### Given text
Wednesday, June 11, 2014

Endings and Beginnings


A Möbius strip is a simple and fascinating figure that connects two ends of a rectangular strip in such a way that there is only a single edge and a single side. As we get to the end of a school term, and as I end my two years in Singapore, it’s an appropriate image for illustrating the integration of ends and beginnings. We might see some things as ending and others as beginning, but actually the whole of life is one unbroken reality, as mysterious as it is obvious.

One example of this is found in the making of major decisions in life. Those who get married or commit themselves to a particular way of life think that they are limiting their options, ending their freedoms, and restricting their future choices. Yet those who fully engage new life realities in their major decisions discover that their options have widened, their freedoms have increased, and their choices have become much more meaningful. (My Singapore fling is just one such example.)

### Dataset rows
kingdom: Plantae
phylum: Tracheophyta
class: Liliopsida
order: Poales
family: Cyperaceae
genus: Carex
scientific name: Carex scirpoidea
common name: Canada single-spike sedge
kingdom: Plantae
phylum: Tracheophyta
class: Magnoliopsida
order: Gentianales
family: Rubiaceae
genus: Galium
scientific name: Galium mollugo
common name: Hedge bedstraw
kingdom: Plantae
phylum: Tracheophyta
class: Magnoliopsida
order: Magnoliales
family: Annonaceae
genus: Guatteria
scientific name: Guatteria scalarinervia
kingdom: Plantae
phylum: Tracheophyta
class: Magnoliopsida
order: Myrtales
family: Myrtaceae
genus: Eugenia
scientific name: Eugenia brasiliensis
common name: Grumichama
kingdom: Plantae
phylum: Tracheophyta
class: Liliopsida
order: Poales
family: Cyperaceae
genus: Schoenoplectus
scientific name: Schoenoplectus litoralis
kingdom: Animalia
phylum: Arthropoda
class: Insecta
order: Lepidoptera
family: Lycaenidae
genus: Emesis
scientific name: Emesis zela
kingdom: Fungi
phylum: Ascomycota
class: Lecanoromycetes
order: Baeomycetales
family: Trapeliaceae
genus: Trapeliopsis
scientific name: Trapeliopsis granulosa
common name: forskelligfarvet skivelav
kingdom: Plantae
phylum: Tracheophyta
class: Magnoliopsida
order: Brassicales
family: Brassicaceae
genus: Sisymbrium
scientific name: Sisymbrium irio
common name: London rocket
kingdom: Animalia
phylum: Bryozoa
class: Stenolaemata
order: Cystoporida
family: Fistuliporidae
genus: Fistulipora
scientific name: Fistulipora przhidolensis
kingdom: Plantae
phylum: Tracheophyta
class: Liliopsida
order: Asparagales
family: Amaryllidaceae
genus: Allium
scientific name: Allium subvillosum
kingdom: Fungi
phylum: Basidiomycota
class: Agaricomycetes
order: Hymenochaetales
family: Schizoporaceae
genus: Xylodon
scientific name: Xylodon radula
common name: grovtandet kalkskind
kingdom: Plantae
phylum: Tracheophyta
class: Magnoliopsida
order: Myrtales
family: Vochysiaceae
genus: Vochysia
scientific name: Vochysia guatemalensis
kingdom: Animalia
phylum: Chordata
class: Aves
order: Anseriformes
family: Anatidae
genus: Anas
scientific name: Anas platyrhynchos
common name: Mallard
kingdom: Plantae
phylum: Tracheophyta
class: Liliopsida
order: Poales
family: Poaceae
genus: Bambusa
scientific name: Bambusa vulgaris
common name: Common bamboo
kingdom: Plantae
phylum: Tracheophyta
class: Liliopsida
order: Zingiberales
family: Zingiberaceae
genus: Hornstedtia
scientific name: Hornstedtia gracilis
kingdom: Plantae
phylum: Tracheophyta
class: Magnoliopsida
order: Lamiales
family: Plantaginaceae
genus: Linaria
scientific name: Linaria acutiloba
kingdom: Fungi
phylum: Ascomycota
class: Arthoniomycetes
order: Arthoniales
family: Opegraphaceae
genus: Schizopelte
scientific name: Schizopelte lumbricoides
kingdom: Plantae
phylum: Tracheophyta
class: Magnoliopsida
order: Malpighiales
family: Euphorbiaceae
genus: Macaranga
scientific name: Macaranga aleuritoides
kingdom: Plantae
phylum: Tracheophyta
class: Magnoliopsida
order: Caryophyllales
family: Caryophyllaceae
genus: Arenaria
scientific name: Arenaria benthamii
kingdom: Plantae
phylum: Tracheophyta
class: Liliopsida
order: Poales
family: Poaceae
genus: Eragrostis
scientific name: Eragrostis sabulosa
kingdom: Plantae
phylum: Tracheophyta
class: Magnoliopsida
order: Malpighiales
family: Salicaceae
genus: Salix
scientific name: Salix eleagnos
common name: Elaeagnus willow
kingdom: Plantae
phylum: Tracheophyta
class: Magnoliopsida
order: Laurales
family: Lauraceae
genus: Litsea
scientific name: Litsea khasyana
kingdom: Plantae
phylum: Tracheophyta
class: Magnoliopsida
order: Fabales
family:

### Exercise requirements
**A)** In the blog post, how many edges and sides does a Möbius strip have?
**B)** Extract the passage of the blog post from "Endings and Beginnings" up to and including "it is obvious.".
Rely solely on the blog post above.

### Response list
**A)** A Möbius strip has only a single edge and a single side.

**B)**
Endings and Beginnings


A Möbius strip is a simple and fascinating figure that connects two ends of a rectangular strip in such a way that there is only a single edge and a single side. As we get to the end of a school term, and as I end my two years in Singapore, it’s an appropriate image for illustrating the integration of ends and beginnings. We might see some things as ending and others as beginning, but actually the whole of life is one unbroken reality, as mysterious as it is obvious.